Happy Wednesday, dear readers!

I hope you aren’t tired of hearing more about COVID19 because there has been a new development in the Kuciemba case.  Although the See’s Candies case was sent back to the trial level by the Court of Appeal, with review of the remand denied by the Supreme Court, essentially the same question is to be addressed by the California Supreme Court at the request of the 9th Circuit Court of Appeal.

Back in April of this year, the 9th Circuit asked the California Supreme Court to address whether family members of employees could sue the employer directly for the COVID19 which was brought home.  If that’s a confusing set-up, the simple version is this: Jack goes to work and gets exposed to COVID19 at work.  Jack comes home and passes COVID19 on to Jill, who lives with him.  Jill suffers due to the infection and wants to sue Jack’s employer for negligently exposing Jack to COVID19, enabling him to expose Jill.

If that sounds familiar, that is the exact same path of liability as the California Supreme Court created for asbestos exposure.  The question remains if COVID19 will get the same treatment.

On June 22, 2022, the California Supreme Court granted the 9th Circuit’s request and it looks like this issue will be addressed directly.

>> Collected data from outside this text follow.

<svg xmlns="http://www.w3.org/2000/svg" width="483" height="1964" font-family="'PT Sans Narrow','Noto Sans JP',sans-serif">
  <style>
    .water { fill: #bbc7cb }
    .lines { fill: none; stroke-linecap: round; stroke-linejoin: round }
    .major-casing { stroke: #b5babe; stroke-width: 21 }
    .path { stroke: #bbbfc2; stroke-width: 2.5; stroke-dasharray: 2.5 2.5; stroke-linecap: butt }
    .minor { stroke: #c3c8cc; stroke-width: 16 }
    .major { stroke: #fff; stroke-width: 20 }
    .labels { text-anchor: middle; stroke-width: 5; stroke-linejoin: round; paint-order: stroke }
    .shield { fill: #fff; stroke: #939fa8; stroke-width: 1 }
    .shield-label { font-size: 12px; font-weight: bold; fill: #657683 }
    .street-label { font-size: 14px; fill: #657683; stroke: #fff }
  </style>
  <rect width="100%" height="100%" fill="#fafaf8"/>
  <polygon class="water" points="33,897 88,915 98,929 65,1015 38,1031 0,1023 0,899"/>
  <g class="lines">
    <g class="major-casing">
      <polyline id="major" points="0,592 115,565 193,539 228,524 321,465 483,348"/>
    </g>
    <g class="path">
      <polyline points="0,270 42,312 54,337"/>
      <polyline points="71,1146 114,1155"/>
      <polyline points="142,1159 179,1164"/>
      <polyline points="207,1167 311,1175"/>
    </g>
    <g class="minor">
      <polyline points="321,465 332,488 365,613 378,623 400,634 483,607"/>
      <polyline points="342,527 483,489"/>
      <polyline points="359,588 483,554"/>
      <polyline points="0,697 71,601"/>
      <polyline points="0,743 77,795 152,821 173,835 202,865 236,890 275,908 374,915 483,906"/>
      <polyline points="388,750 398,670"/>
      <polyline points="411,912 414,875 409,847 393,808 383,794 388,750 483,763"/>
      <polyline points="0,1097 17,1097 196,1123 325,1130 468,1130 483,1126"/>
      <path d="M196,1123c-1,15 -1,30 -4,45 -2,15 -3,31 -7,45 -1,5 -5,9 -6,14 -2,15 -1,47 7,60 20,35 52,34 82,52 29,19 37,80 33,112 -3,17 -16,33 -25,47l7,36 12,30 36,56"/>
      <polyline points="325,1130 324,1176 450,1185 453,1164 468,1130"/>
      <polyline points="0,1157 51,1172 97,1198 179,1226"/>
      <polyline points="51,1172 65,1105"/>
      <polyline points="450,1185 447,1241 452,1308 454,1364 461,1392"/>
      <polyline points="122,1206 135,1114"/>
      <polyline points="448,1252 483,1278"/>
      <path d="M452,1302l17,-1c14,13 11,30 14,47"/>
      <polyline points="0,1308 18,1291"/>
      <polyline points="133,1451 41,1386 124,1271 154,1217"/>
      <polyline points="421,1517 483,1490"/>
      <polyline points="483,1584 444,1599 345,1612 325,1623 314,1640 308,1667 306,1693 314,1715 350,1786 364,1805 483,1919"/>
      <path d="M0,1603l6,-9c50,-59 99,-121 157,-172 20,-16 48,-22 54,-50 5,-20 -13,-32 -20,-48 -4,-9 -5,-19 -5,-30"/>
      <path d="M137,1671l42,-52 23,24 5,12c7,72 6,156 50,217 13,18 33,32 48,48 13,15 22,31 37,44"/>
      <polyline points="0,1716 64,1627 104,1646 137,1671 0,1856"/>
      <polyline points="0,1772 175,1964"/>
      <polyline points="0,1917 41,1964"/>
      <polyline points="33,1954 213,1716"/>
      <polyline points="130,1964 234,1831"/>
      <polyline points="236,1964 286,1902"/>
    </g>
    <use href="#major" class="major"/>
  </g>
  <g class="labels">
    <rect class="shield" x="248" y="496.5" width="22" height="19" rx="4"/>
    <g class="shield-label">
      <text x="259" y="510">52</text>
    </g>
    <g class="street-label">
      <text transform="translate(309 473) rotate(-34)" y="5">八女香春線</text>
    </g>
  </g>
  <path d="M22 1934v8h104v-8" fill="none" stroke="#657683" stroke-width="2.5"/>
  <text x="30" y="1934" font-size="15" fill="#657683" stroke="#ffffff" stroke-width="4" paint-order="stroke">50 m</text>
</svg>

In light of this, your humble blogger suggests employers take action now to prepare for the flood of litigation to follow.  For all known industrial COVID19 cases, documentation should be taking place of family members, dates of exposure, etc.  Employers might consider proactively settling any claim that is questionable and has been denied with a Thomas finding as soon as possible, rather than letting the denial stand and the statute of limitations run.

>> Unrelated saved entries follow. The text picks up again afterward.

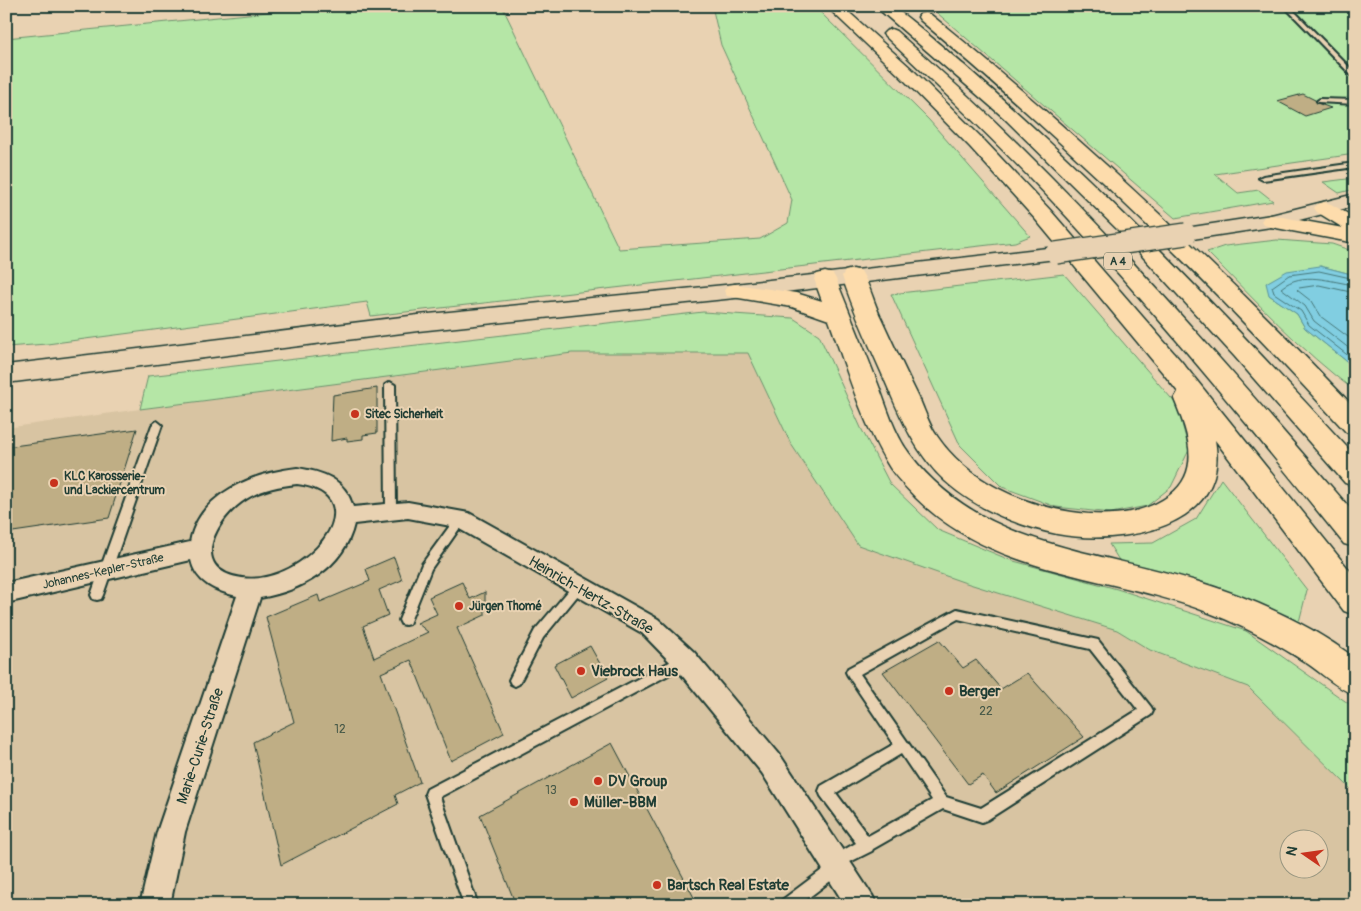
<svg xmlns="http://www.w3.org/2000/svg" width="1361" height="911" font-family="Pangolin,sans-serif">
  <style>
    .built { fill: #d8c4a2; fill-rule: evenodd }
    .green { fill: #b5e6a6; stroke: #6a926d }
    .water { fill: #81cee1; stroke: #5a949c }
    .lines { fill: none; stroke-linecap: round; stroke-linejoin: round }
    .shore { stroke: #467779; stroke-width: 1 }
    .building { fill: #bfae85; stroke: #1f3d34 }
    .service-casing { stroke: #1f3d34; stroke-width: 4 }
    .minor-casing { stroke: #1f3d34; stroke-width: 4 }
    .secondary-casing { stroke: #1f3d34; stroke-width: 3 }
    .motorway-casing { stroke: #1f3d34; stroke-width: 3 }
    .service { fill: #e9d2b2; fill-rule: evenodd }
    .minor { fill: #e9d2b2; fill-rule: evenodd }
    .secondary { fill: #e9d2b2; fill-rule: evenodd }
    .motorway { fill: #fddcac; fill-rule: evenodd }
    .secondary-bridge-casing { stroke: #1f3d34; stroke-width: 24; stroke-linecap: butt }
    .secondary-bridge { stroke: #e9d2b2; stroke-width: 21 }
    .poi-dot { fill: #c8321e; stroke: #e9d2b2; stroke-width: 2 }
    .labels { text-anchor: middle; stroke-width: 4; stroke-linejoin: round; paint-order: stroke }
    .shield { fill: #e9d2b2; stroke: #5c6a5a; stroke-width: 1 }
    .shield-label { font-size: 11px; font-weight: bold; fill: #1f3d34 }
    .poi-label { font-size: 12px; font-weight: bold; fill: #1f3d34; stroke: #e9d2b2; text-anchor: start }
    .street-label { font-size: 12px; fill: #1f3d34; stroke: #e9d2b2 }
    .near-number-label { font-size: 12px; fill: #475948 }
    .near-street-label { font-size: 15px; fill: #1f3d34; stroke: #e9d2b2 }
    .near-poi-label { font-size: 15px; font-weight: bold; fill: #1f3d34; stroke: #e9d2b2; text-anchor: start }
  </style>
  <rect width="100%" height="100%" fill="#e9d2b2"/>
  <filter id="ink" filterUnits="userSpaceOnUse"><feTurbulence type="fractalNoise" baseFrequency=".02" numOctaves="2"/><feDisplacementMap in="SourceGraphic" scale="10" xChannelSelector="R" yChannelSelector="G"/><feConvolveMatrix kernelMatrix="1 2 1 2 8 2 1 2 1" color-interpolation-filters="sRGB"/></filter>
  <g filter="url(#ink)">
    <!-- built -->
    <path class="built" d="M 572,353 L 748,353 L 791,444 L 858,545 L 963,582 L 1117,630 L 1150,650 L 1248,687 L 1355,793 L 1355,905 L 6,905 L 6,428 L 140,409 ZM 1288,838 L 1318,838 L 1318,868 L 1288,868 Z"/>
    <!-- green -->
    <path class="green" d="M 329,6 L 502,6 L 619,249 L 760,239 L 788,223 L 792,200 L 721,45 L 712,6 L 814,6 L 929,120 L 1030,236 L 1015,242 L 371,316 L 367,302 L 47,344 L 6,347 L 6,38 Z
      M 929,6 L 1355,6 L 1355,154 L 1215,174 L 1238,193 L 1259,190 L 1273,201 L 1175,218 Z
      M 1355,178 L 1355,189 L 1339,193 L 1323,182 Z
      M 1277,240 L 1332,244 L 1355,252 L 1355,275 L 1320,266 L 1269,295 L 1297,314 L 1305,328 L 1355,368 L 1355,391 C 1301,351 1255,300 1207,252 L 1225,246 Z
      M 1064,274 L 1177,405 L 1189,450 L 1171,487 L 1147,506 L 1111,513 L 1056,507 L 1002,487 L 960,445 L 891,294 Z
      M 703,312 L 793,318 L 819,335 L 861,428 L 890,484 L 938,530 L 1010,560 L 1117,589 L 1246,631 L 1355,708 L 1355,793 L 1248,687 L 1150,650 L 1117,630 L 963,582 L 858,545 L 791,444 L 748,353 L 572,353 L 140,409 L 148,376 Z
      M 1221,479 L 1307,590 L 1298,626 L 1120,562 L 1109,544 L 1153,543 L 1196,519 Z"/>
    <!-- water -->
    <path class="water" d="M 1320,266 L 1355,275 L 1355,368 L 1305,328 L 1297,314 L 1269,295 L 1266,283 L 1287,271 Z"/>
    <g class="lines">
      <!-- shore -->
      <path class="shore" d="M 1355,279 L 1319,271 L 1289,275 L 1272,287 L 1274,293 L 1301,311 L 1309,325 L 1355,361
        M 1355,285 C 1330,282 1303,270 1281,288 L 1305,306 L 1314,321 L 1355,353
        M 1355,293 L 1319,285 L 1299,288 L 1297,290 L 1311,301 L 1320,316 L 1355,342"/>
    </g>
    <!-- building -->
    <path class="building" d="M 1303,94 L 1315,100 L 1317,103 L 1331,108 L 1305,116 L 1277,101 Z
      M 377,388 L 377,433 L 363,435 L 363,439 L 347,441 L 347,438 L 331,441 L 333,395 Z
      M 137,429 L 109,518 L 6,533 L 6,447 Z
      M 394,557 L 402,580 L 379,590 L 388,615 L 363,626 L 374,658 L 428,632 L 417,623 L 437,614 L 429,597 L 462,582 L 470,599 L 485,592 L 485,615 L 457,628 L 504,733 L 451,761 L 411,660 L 381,673 L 420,782 L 395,795 L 398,804 L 281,865 L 253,742 L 294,722 L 266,617 L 318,595 L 320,602 L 370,581 L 366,569 Z
      M 939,640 L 963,668 L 976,660 L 1001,689 L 1027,673 L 1084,737 L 996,793 L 983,775 L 968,784 L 883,672 Z
      M 590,646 L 608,678 L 571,698 L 554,665 Z
      M 612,743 L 698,905 L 516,905 L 480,815 Z"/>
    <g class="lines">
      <!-- service casing -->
      <g class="service-casing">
        <path id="service" d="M 1284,6 L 1289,6 L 1355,73 L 1355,79 Z
          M 1320,99 L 1355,100 L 1355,104 L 1318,102 L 1317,101 Z
          M 1355,163 L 1355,167 L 1263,180 L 1259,178 L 1263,176 Z
          M 390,382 L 395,385 L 396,511 L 395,514 L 387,514 L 386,511 L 385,385 Z
          M 157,421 L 162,425 L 103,595 L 101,599 L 97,600 L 93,599 L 91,595 L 152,425 Z
          M 461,515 L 465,516 L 466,519 L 431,569 L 409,624 L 405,625 L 401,624 L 399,620 L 422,564 L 457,516 Z
          M 579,581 L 583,583 L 585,586 L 583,589 L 543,638 L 519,684 L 515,686 L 511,684 L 509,680 L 511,676 L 535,630 L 575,583 Z
          M 957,609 L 1098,640 L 1151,707 L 1153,711 L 1151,715 L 987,820 L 982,822 L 943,809 L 873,849 L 872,851 L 842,866 L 841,873 L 799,905 L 780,905 L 782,900 L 830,864 L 831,857 L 856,843 L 821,796 L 819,791 L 821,786 L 894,744 L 848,676 L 846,672 L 848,668 ZM 958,619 L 1090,649 L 1138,710 L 981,808 L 946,797 L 860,674 ZM 901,754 L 932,800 L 868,836 L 836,793 Z
          M 685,654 L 689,656 L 691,660 L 689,664 L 440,797 L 478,905 L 464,905 L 425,794 L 427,789 Z"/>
      </g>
      <!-- minor casing -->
      <g class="minor-casing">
        <path id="minor" d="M 297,468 C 324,472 345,479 353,507 L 408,502 L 469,513 L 658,619 L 694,652 L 780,755 L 872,895 L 877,905 L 845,905 L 762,773 L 676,668 L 642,633 L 456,527 L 408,518 L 354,524 C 344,568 301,591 260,598 L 185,832 L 170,905 L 140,905 L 157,832 L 237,596 C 216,591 196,583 191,560 L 6,603 L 6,583 L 190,542 C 199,493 254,473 297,468 ZM 297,484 C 381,495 305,587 242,578 C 187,570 216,518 246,499 C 262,489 279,486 297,484 Z"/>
      </g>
      <!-- secondary casing -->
      <g class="secondary-casing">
        <path id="secondary" d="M 1355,194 L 1355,206 L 1271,227 L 1186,240 L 1179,238 L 1175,234 L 1179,230 L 1186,228 L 1271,215 Z
          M 1056,247 L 1064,248 L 1067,253 L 1064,258 L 735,298 L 418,331 L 6,383 L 6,365 L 418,315 L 735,284 Z"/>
      </g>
      <!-- motorway casing -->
      <g class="motorway-casing">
        <path id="motorway" d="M 826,6 L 842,6 L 912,69 L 983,139 L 1051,211 L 1181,361 L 1355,577 L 1355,615 L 1344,611 L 1215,440 C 1231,529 1121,546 1057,534 C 1017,526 975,508 945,481 C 913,451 899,413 882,374 C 868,342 853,310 842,276 L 845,271 L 853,269 L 861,271 C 870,285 874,304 882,320 C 894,346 906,372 919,398 C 925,411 929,425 937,436 C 967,480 1020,504 1072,512 C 1104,517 1142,516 1170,495 C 1203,470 1187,431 1174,399 L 1178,392 L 1163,373 L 1036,220 L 970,147 L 900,76 Z
          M 875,6 C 880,6 886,5 890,6 C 899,8 953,56 964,65 C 1103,186 1230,320 1355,456 L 1355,486 L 1345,483 L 1235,357 L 1122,234 L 1003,117 Z
          M 925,13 L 930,14 C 1081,136 1221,268 1355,408 L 1355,435 L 1346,432 C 1213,285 1072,147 920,20 L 918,17 L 920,14 Z
          M 891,29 L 896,31 C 939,69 981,107 1021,147 C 1139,263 1247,389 1355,514 L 1355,547 L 1344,544 C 1255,433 1165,323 1068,218 C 1010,155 948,96 886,37 L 883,34 L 886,31 Z
          M 1324,202 L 1331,204 L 1355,218 L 1355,241 L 1350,242 L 1271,227 L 1264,225 L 1261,221 L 1264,217 L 1271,215 L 1343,228 L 1317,212 L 1314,208 L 1317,204 Z
          M 825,272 L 833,274 L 836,279 C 850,314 864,348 878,384 C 887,407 894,433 909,453 C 979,547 1093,549 1196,581 C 1252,598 1308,623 1355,658 L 1355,695 C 1336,688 1322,673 1305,662 C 1274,642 1242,625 1207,612 C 1109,574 996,577 916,498 C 906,487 894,476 887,463 C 861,419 846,368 829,320 L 792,307 L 727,296 L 724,291 L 727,286 L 735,284 L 796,293 L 822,301 L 814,279 L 817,274 Z"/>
      </g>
      <!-- service -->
      <use href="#service" class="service"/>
      <!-- minor -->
      <use href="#minor" class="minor"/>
      <!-- secondary -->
      <use href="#secondary" class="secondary"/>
      <!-- motorway -->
      <use href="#motorway" class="motorway"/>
      <!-- secondary-bridge casing -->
      <g class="secondary-bridge-casing">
        <path id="secondary-bridge" d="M 1056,253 L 1186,234"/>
      </g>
      <!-- secondary-bridge -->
      <use href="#secondary-bridge" class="secondary-bridge"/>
    </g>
  </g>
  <!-- markers -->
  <g class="poi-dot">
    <circle cx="355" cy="414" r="5"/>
    <circle cx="54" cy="483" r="5"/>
    <circle cx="459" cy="606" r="5"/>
    <circle cx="581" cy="671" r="5"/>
    <circle cx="949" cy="691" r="5"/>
    <circle cx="598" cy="781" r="5"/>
    <circle cx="574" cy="802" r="5"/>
    <circle cx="657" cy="885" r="5"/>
  </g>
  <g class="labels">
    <!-- shield labels -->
    <rect class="shield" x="1104" y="252.5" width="28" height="17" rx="4"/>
    <g class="shield-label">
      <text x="1118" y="265">A 4</text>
    </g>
    <!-- poi labels -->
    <g class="poi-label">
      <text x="365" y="418">Sitec Sicherheit</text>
      <text x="64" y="480">KLC Karosserie-<tspan x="64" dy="14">und Lackiercentrum</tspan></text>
      <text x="469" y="610">Jürgen Thomé</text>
    </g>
    <!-- street labels -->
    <g class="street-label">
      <text transform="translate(103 571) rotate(-13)" y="4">Johannes-Kepler-Straße</text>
    </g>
    <!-- near-number labels -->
    <g class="near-number-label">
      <text x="986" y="715">22</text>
      <text x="340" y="733">12</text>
      <text x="551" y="794">13</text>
    </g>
    <!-- near-street labels -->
    <g class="near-street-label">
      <text transform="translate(591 595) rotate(30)" y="5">Heinrich-Hertz-Straße</text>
      <text transform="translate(200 746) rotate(-72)" y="5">Marie-Curie-Straße</text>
    </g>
    <!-- near-poi labels -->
    <g class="near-poi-label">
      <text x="591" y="676">Viebrock Haus</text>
      <text x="959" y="696">Berger</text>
      <text x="608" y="786">DV Group</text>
      <text x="584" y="807">Müller-BBM</text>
      <text x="667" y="890">Bartsch Real Estate</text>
    </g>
  </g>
  <!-- margin -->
  <rect width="1361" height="911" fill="none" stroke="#e9d2b2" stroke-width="25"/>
  <rect x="12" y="12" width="1336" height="886" fill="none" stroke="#1f3d34" stroke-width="2" filter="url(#ink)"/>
  <!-- north arrow -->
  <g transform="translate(1304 854) rotate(283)"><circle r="24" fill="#e9d2b2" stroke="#989680"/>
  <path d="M0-4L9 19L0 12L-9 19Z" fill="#c8321e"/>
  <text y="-8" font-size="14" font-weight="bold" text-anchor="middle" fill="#1f3d34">N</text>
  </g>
</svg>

Finally, employers should be aware that the limited exposure for a healthy employee that bounced back from a positive COVID19 test with no more than a paid vacation quarantine period, might very well have family members that did not tolerate exposure quiet so easily.

From anecdotal evidence, your humble blogger has seen and heard of the administrative burden placed on claims adjusters to set up and properly document fresh COVID cases.  Employers may find themselves overwhelmed by the sheer volume of take-home COVID cases they are suddenly forced to address and would be well served by getting ahead of this now.

And, as always, your humble blogger urges you to loop in your workers’ compensation attorney into any preparation for defending potential civil suits – no harm is done by cooperation and coordination.

Nothing would make me happier to be absolutely wrong in this regard and for the Supreme Court to find that no such exposure exists and that COVID19 is not asbestos.  But, your humble blogger bears the curse of often enough being right. 

Now, let’s all get ready for what lies just ahead as best as we can.  Straight on to Friday, dear readers!